El rey David también pecaba. Nos falta un profeta Natán
Nuestro mundo está necesitando de muchas cosas, pero sobretodo de profetas con agallas. Como las que demostraron los profetas de la Biblia que se iban a los palacios de los reyes a reprocharles sus adulterios y sus patrañas. Como lo hizo el profeta Natán con el rey David.
Los profetas acabaron casi todos muertos, pero no mudos.
En la antigüedad fue tal la fuerza de los profetas, tal el malestar que creaban entre los poderosos, que pronto se puso en marcha una campaña para desprestigiarlos. Se llegó a diferenciar a los verdaderos de los falsos profetas.
Cuando algún profeta desagradaba a los reyes y sus cortes, se le calificaba de “falso profeta”, que significaba que su voz no gozaba de la benevolencia de Jahvé y podía ser desoída
Hubo sí, falsos profetas. Hasta Jesús, que fue uno de los verdaderos alertaba a sus apóstoles contra los falsos. Eran sin embargo ellos, los falsos, los que el poder usaba para desprestigiar a los verdaderos, los de la lengua afilada como una espada.
Hoy los profetas no necesitarían hablar en nombre de ningún dios. Les bastaría apelar a la justicia, a la escrita y a la oral, a la del hombre sencillo de la calle. El que piensa y dice que ante la ley no hay reyes ni vasallos. Todos somos iguales. Cuando un cristiano anónimo le dijo a un arzobispo español “desnudos los dos somos iguales”, estaba expresando una gran verdad.

Tareas propuestas
(1) Transcribe del artículo el fragmento comprendido entre "Hoy los profetas" y "una gran verdad.", ambos incluidos.
(2) Enumera todos los nombres propios de personajes que aparecen en el artículo.
(3) Resume el artículo en dos oraciones.

Datos extraídos
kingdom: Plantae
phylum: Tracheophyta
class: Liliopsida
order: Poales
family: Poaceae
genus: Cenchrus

--

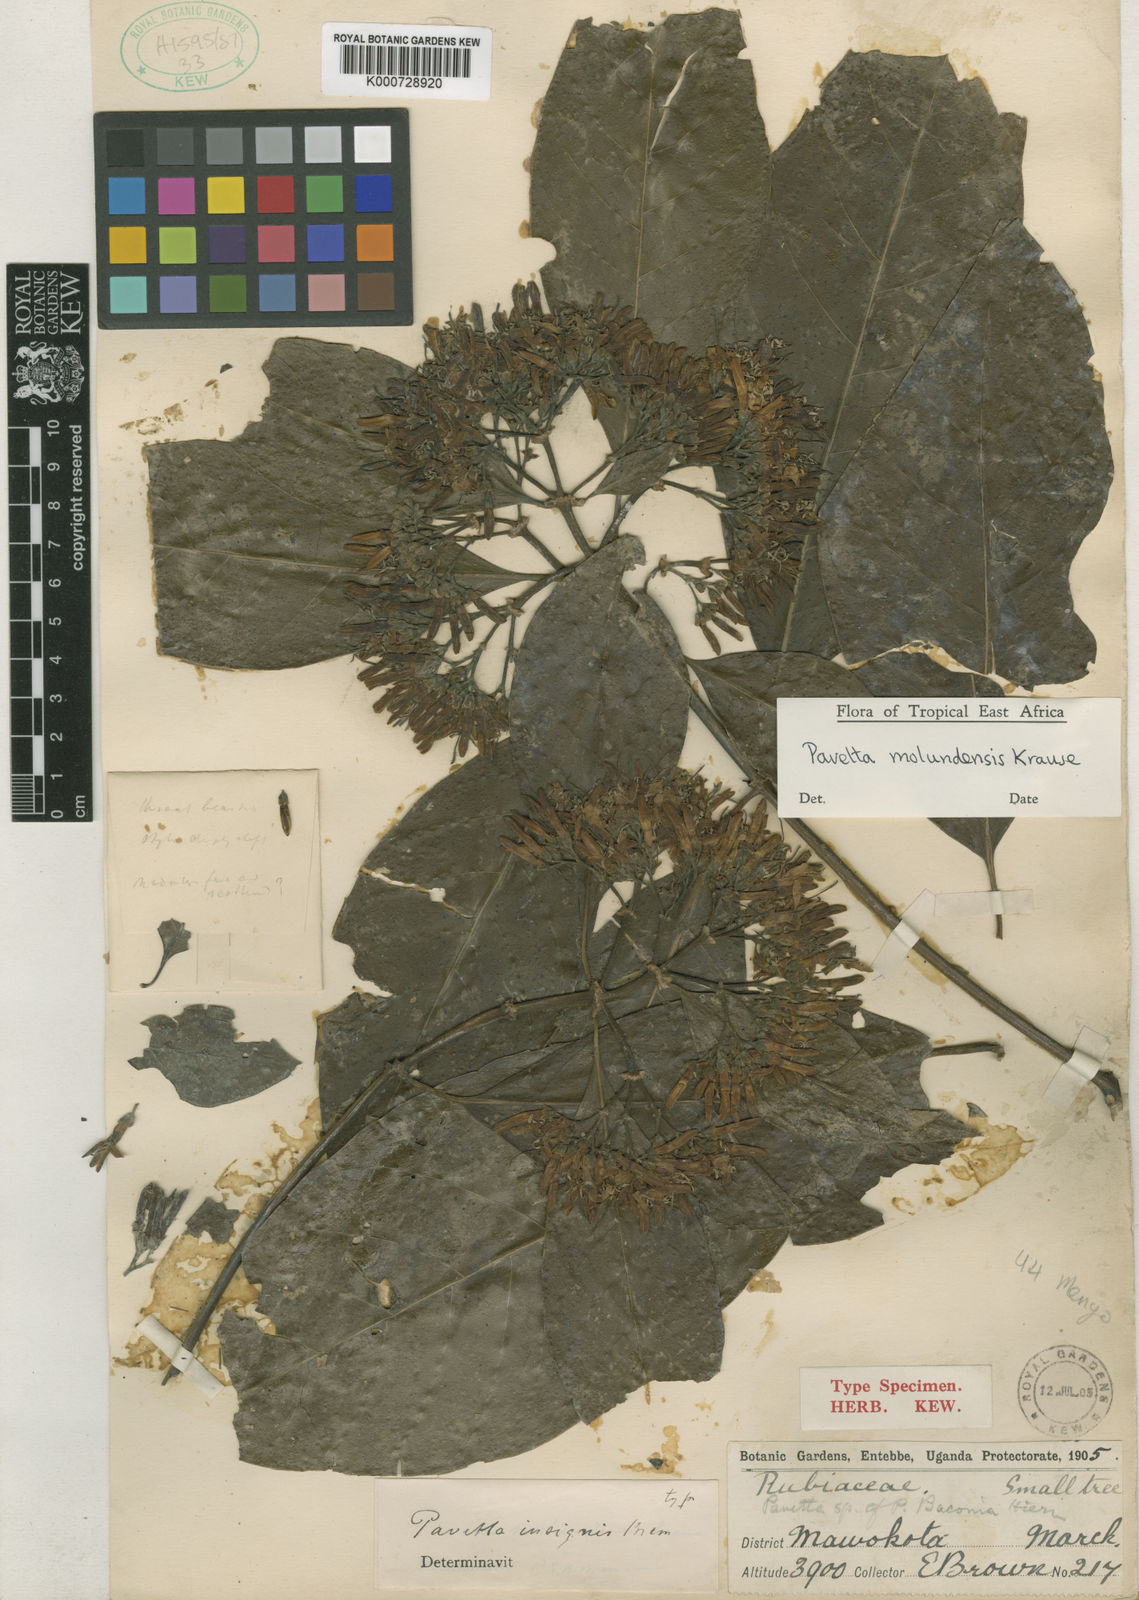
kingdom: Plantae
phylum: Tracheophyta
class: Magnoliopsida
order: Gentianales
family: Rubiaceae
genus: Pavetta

Soluciones
(1)
Hoy los profetas no necesitarían hablar en nombre de ningún dios. Les bastaría apelar a la justicia, a la escrita y a la oral, a la del hombre sencillo de la calle. El que piensa y dice que ante la ley no hay reyes ni vasallos. Todos somos iguales. Cuando un cristiano anónimo le dijo a un arzobispo español “desnudos los dos somos iguales”, estaba expresando una gran verdad.

(2) David, Natán, Jahvé, Jesús

(3) El artículo sostiene que el mundo necesita profetas con agallas como los de la Biblia, que reprochaban a los reyes sus faltas, como hizo Natán con David, y recuerda que el poder los desprestigió llamando "falsos profetas" a quienes le desagradaban. Hoy, según el texto, a los profetas les bastaría apelar a la justicia y a la idea de que ante la ley no hay reyes ni vasallos y todos somos iguales.